Embora existam alguns ensaios, o tema da assistência aos herdeiros e dependentes carentes de pessoas vitimadas por crime doloso, previsto no art. 245/CF, precisa ser priorizado para despertar de um profundo esquecimento ao qual tem sido submetido.
É necessário levar a sério o assunto e promover a conscientização das pessoas e das instituições quanto a matéria, pois esse desafio à segurança pública está diretamente ligada à efetividade da justiça, da cidadania e à dignidade da pessoa humana.
O Estado não pode continuar postergando nem adiando medidas de amparo tão essenciais à dignidade daqueles que sofrem os efeitos da vitimização causada por delitos praticados intencionalmente, que violam a vida, a integridade, a liberdade, a honra, a propriedade, a dignidade sexual, dentre outros bens jurídicos fundamentais.
Por esse motivo, entendeu o legislador constituinte de 1988 que deveria incluir na Constituição Federal o disposto que aborda o assunto de maneira tão clara:
Art. 245. A lei disporá sobre as hipóteses e condições em que o Poder Público dará assistência aos herdeiros e dependentes carentes de pessoas vitimadas por crime doloso, sem prejuízo da responsabilidade civil do autor do ilícito.
As vítimas tem sido muitas e estão por toda parte: família, trabalho, escola, igreja, comunidade, presídios, empresas, instituições públicas, lugares privados, dentre outros espaços.

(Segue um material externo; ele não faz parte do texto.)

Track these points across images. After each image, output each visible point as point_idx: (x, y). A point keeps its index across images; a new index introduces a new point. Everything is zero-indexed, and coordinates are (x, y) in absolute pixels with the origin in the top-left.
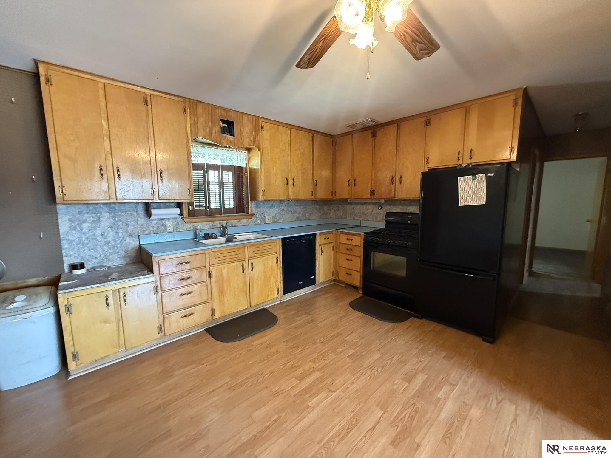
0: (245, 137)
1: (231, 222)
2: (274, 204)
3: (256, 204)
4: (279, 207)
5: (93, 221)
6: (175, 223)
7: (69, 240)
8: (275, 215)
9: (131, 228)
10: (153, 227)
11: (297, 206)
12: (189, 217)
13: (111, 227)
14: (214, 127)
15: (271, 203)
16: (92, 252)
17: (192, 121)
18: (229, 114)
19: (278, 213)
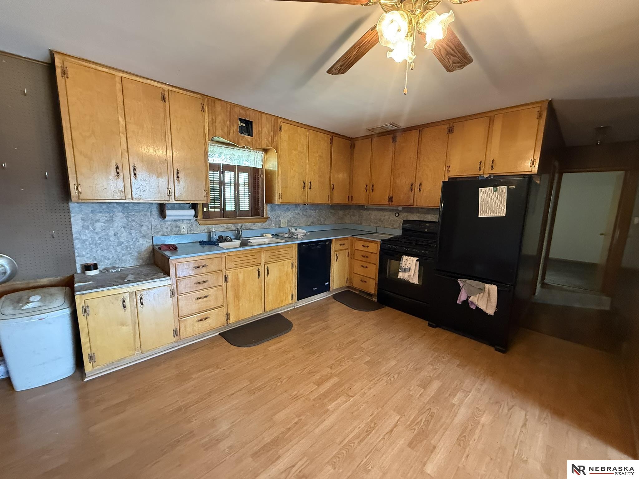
0: (263, 138)
1: (246, 226)
2: (289, 207)
3: (271, 207)
4: (294, 210)
5: (106, 221)
6: (189, 225)
7: (81, 239)
8: (290, 219)
9: (144, 228)
10: (167, 228)
11: (312, 210)
12: (203, 218)
13: (124, 227)
14: (232, 126)
15: (286, 206)
16: (105, 253)
17: (210, 120)
18: (248, 113)
19: (294, 217)
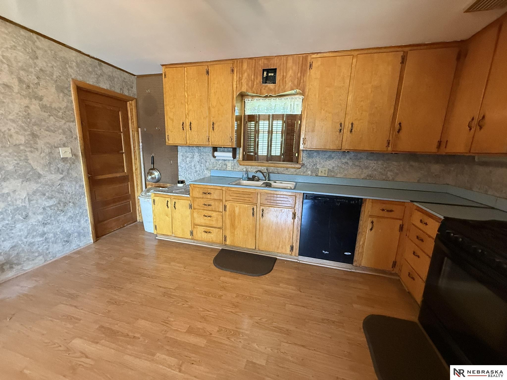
3: (308, 154)
6: (233, 164)
8: (333, 168)
10: (219, 165)
12: (243, 160)
14: (256, 79)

Se a população carcerária, no Brasil, ultrapassa 810 mil presos, qual seria o número de vítimas produzidas pela prática de crimes, incluindo os danos a seus dependentes vulneráveis socialmente? E a quantidade de vítimas daqueles que estão foragidos, dos delitos dolosos sem autoria identificada e dos mandados de prisão que ainda estão por cumprir? Estima-se que sejam, no mínimo, três vezes mais.
Apesar da dimensão do problema, é necessário socorrer a família e os dependentes vulneráveis daqueles que são vitimados por infrações criminais dolosas. Devem-se priorizar as providências assistências de pronto, sejam às vítimas sejam aos seus dependentes. Ao lado, disso, é essencial evitar que sejam investidos recursos públicos em indivíduos e grupos que se mantém em atividades ligadas à economia do crime e sustentam vínculos com organizações ou facções criminosas. É legítima e necessária a concessão do auxílio-reclusão, mas com critério para não serem convertidos em benefício de facções criminosas, mas sim em favor da segurança de toda a sociedade.
A assistência prevista no art. 245 da Constituição Federal propugna pelo amparo à vítima, seus familiares e dependentes carentes, proporcionando condições para a reparação de danos materiais, de saúde ou psicológicos, provocados pela prática de crime doloso. Nesse sentido, tenta resgatar a vítima e seus dependentes, em condição de vulnerabilidade social, do abandono e da indiferença a que foram sujeitados em virtude da falta de regulamentação do citado dispositivo constitucional. São mais de trinta anos de indiferença estatal para com aplicação das providências expressas no mencionado artigo. Ao longo desse período, a vítima vem sendo tratada, na realidade, apenas como elemento de prova no processo penal. Nenhuma outra relevância tem sido a ela conferida e a seus familiares, sobretudo aos mais vulneráveis socialmente.
A sociedade brasileira, no entanto, vem questionando que se conceda assistência a indivíduos com dívida penal, autores de delitos que estão encarcerados, mas não se proceda à devida assistência às vítimas de crimes dolosos e seus dependentes. Por conta disso, é imprescindível dar início ao efetivo cumprimento da legislação brasileira e, desse modo, oportunizar condições para reestabelecer a justiça social nas relações institucionais para com aqueles que sofrem diretamente os efeitos danosos da prática de ilícitos penais dolosos.
Por fim, trata-se de sensibilizar os diversos atores sociais e segmentos estatais para que mobilizem as representações institucionais com vistas a regulamentar e efetivamente aplicar o texto constitucional no tocante à concessão do devido amparo/assistência aos que são vitimados pela prática de crimes dolosos no país e seus dependentes vulneráveis socialmente.